One of the most recognizable and popular dishes in the world is pizza. From Margherita to Hawaiian to Sicilian, pizzas present in a wide variety of crusts topped with pepperoni, onions, mushroom, pineapple — you name it. If your love of pizza is as strong as your imagination, you may want to check out the new AI-powered Multi-Ingredient Pizza Generator (MPG), which can deliver all these mouth-watering pies and many more.
There’s no guarantee of the flavour, though, as the fancy MPG “pizzas” aren’t baked in an oven; rather they’re produced by a conditional Generative Adversarial Network (GAN) framework developed by researchers from Rutgers University and Samsung AI Center. Designed for synthesizing multi-label images, MPG combines a new conditioning technique with the StyleGAN2 structure to enforce intermediate feature maps to learn scalewise label information.

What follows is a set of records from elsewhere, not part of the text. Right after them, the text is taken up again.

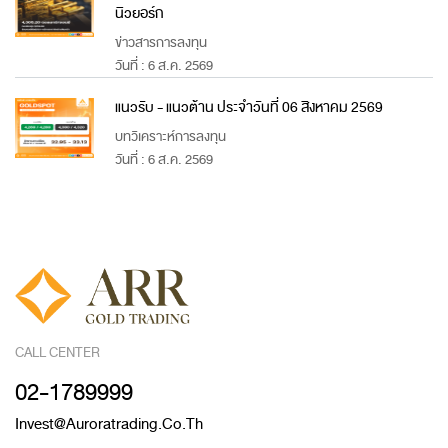
นิวยอร์ก
ข่าวสารการลงทุน
วันที่ : 6 ส.ค. 2569
แนวรับ - แนวต้าน ประจำวันที่ 06 สิงหาคม 2569
บทวิเคราะห์การลงทุน
วันที่ : 6 ส.ค. 2569
CALL CENTER
02-1789999
Invest@auroratrading.co.th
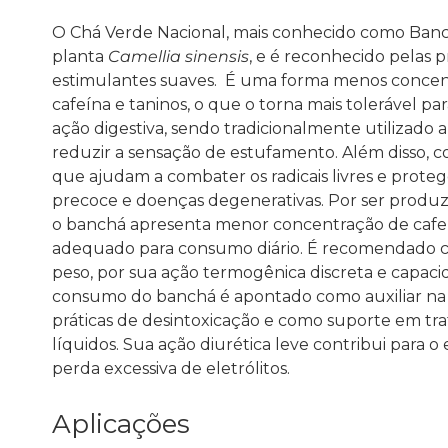
O Chá Verde Nacional, mais conhecido como Banch
planta
Camellia sinensis
, e é reconhecido pelas p
estimulantes suaves.
É uma forma menos concent
cafeína e taninos, o que o torna mais tolerável par
ação digestiva, sendo tradicionalmente utilizado ap
reduzir a sensação de estufamento. Além disso, c
que ajudam a combater os radicais livres e prote
precoce e doenças degenerativas.
Por ser produzi
o banchá apresenta menor concentração de cafeín
adequado para consumo diário. É recomendado c
peso, por sua ação termogênica discreta e capac
consumo do banchá é apontado como auxiliar na e
práticas de desintoxicação e como suporte em tr
líquidos. Sua ação diurética leve contribui para o
perda excessiva de eletrólitos.
Aplicações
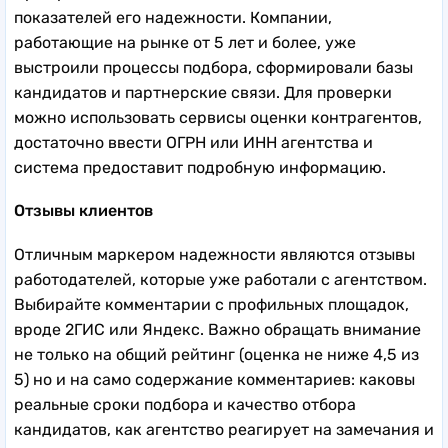
показателей его надежности. Компании,
работающие на рынке от 5 лет и более, уже
выстроили процессы подбора, сформировали базы
кандидатов и партнерские связи. Для проверки
можно использовать сервисы оценки контрагентов,
достаточно ввести ОГРН или ИНН агентства и
система предоставит подробную информацию.
Отзывы клиентов
Отличным маркером надежности являются отзывы
работодателей, которые уже работали с агентством.
Выбирайте комментарии с профильных площадок,
вроде 2ГИС или Яндекс. Важно обращать внимание
не только на общий рейтинг (оценка не ниже 4,5 из
5) но и на само содержание комментариев: каковы
реальные сроки подбора и качество отбора
кандидатов, как агентство реагирует на замечания и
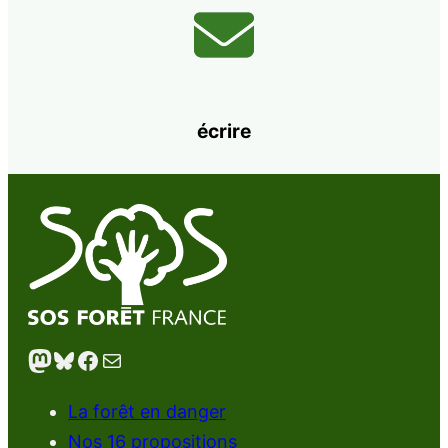
écrire
Mastodon
Bluesky
Facebook
E-mail
La forêt en danger
Nos 16 propositions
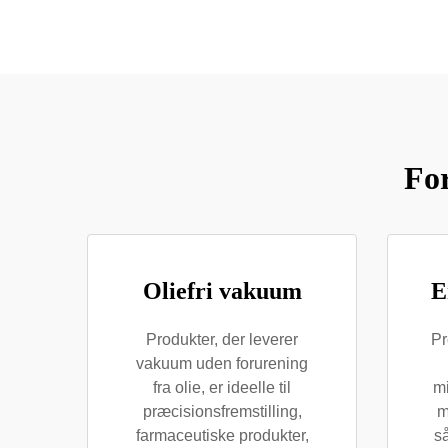
Fo
Oliefri vakuum
E
Produkter, der leverer
Pr
vakuum uden forurening
fra olie, er ideelle til
m
præcisionsfremstilling,
m
farmaceutiske produkter,
så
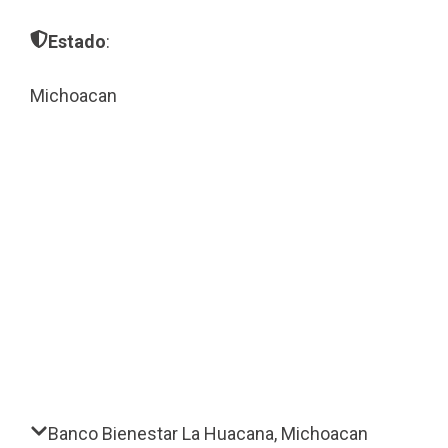
Estado
:
Michoacan
Banco Bienestar La Huacana, Michoacan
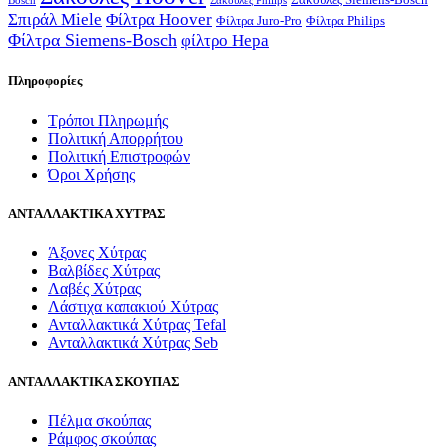
Σακούλες Siemens-Bosch
Bosch
Σακούλες Philips
Σπιράλ Miele
Φίλτρα Hoover
Φίλτρα Juro-Pro
Φίλτρα Philips
Φίλτρα Siemens-Bosch
φίλτρο Hepa
Πληροφορίες
Τρόποι Πληρωμής
Πολιτική Απορρήτου
Πολιτική Επιστροφών
Όροι Χρήσης
ΑΝΤΑΛΛΑΚΤΙΚΑ ΧΥΤΡΑΣ
Άξονες Χύτρας
Βαλβίδες Χύτρας
Λαβές Χύτρας
Λάστιχα καπακιού Χύτρας
Ανταλλακτικά Χύτρας Tefal
Ανταλλακτικά Χύτρας Seb
ΑΝΤΑΛΛΑΚΤΙΚΑ ΣΚΟΥΠΑΣ
Πέλμα σκούπας
Ράμφος σκούπας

Food images are naturally complex and can be challenging for AI to generate. Ingredients have different colours and shapes and can be prepared with various cooking methods that affect their final appearance. Moreover, food images generally show finished dishes, with ingredients combined, and models must learn how to realistically arrange ingredients in this context.

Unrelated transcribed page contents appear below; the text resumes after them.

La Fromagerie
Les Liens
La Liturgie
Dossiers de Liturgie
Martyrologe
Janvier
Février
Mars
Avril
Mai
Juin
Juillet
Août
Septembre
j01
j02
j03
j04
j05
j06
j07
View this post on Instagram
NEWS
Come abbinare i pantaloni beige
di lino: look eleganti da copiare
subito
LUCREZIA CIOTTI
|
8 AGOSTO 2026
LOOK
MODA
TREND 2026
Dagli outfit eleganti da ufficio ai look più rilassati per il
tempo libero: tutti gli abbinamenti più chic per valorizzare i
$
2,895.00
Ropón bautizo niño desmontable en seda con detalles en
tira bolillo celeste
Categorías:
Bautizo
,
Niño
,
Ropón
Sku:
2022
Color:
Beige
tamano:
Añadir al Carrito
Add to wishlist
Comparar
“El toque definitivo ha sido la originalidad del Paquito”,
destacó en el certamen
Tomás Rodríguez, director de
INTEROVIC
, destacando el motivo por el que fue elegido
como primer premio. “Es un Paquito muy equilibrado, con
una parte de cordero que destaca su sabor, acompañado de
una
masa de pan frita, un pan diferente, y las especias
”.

The researchers note that previous food image generation approaches have either used images as input or generated blurry images. Their proposed conditional GAN framework however can effectively learn to create photo-realistic pizza images from combinations of specified ingredients, and also enable variable view points through “style noise” manipulation.
The approach incorporates a Scalewise Label Encoder (SLE) and a Classification Regularizer (CR) that guide the generator in the synthesis of the desired ingredients. The researchers also incorporated a matching loss in the discriminator to provide an additional signal to the generator, and built a new “Pizza10” dataset by relabelling pizzaGANdata using a subset of the ingredient labels. This re-annotation was designed to enable the labels to perform more accurately in multi-label classification and image retrieval tasks.
The researchers used the FID performance metric (on 10K images) to assess the quality of the generated images (a lower FID indicates the generated image distribution is more close to the real image distribution) and mean average precision (mAP) to evaluate the conditioning on the selected ingredients.
Compared with existing text-based image generation methods StackGAN2, CookGAN, and AttnGAN, the proposed MPG not only generated more realistic and diverse high-fidelity images but also improved conditioning on the chosen ingredients.
The researchers have uploaded a video demo that demonstrates MPG’s pizza-generation prowess compared to other models:
The team notes that — while pizzas are certainly fun — their framework can also be extended to other multi-label image generation scenarios. The paper MPG: A Multi-ingredient Pizza Image Generator with Conditional StyleGANs is on arXiv.